Sigorta ve kasko şirketlerine açılacak davada ne kadar hızlı karar alınırsa o kadar avantajlı olursunuz. Kendi yapacağınız savunma ve görev ile yetki konuları hukuk bilgisi gerektirir. Vatandaş olarak yapacağınız başvurular hızlı ve nitelikli değilse talebiniz reddedilebilir. Büyük çaplı sorun yaşamamak ve maddi açıdan zarara uğramamak için işini bilen, tecrübeli avukatla çalışın. Avukatınız zaman içerisinde gördüğü dava tiplerine göre öncesinde öngörüsü olur. Bu sayede sigorta dolandırıcılığının da önüne geçebilir. Hukuki ve maddi açıdan gereklilik olduğu her durumda avukat desteği mutlaka almalısınız. Hukuki desteksiz süreç yönetmek sizi zaman ve miktar açısından da zorlar. Olaya uygun prosedürleri işletip tazminat ödemekten kaçınabilirsiniz.

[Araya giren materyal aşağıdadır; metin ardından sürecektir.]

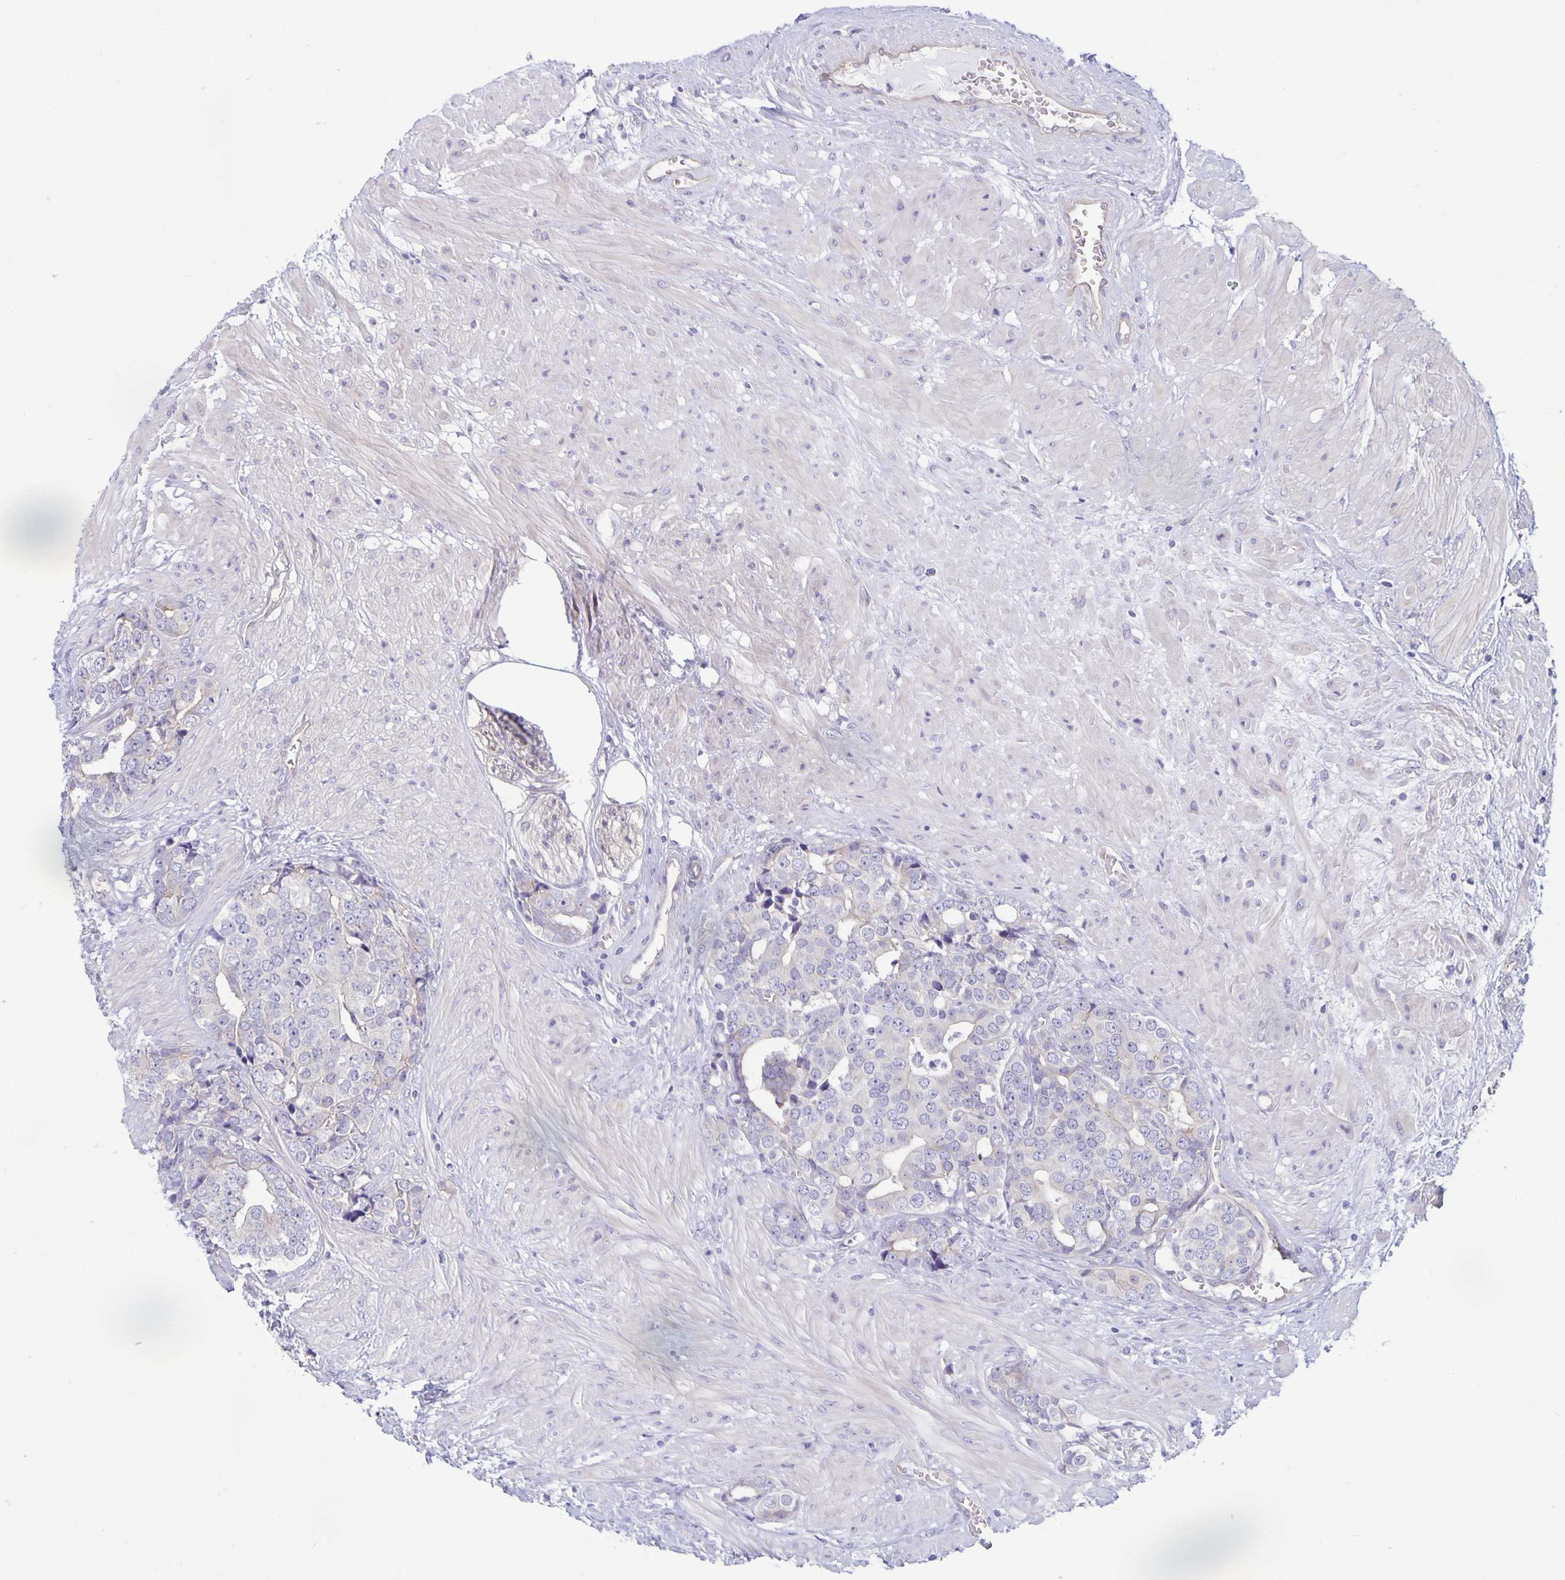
{"staining": {"intensity": "negative", "quantity": "none", "location": "none"}, "tissue": "prostate cancer", "cell_type": "Tumor cells", "image_type": "cancer", "snomed": [{"axis": "morphology", "description": "Adenocarcinoma, High grade"}, {"axis": "topography", "description": "Prostate"}], "caption": "A high-resolution image shows immunohistochemistry staining of high-grade adenocarcinoma (prostate), which reveals no significant positivity in tumor cells.", "gene": "PLCB3", "patient": {"sex": "male", "age": 71}}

İstanbul Zeytinburnu’nda faaliyet gösteren Gür Hukuk sigorta dolandırıcılığı, sigorta ve kasko şirketlerine açacağınız tazminat davalarında deneyimlidir. Süreç içerisinde haklarınızı almanız ve tazminat yükümlülüğünden kaçınmanız gereken her noktada sizi destekleyeceklerdir. Belgeleri tam ve eksiksiz şekilde zamanında teslim ettiklerinden davayı kazanma olasılığınız da yükselecektir.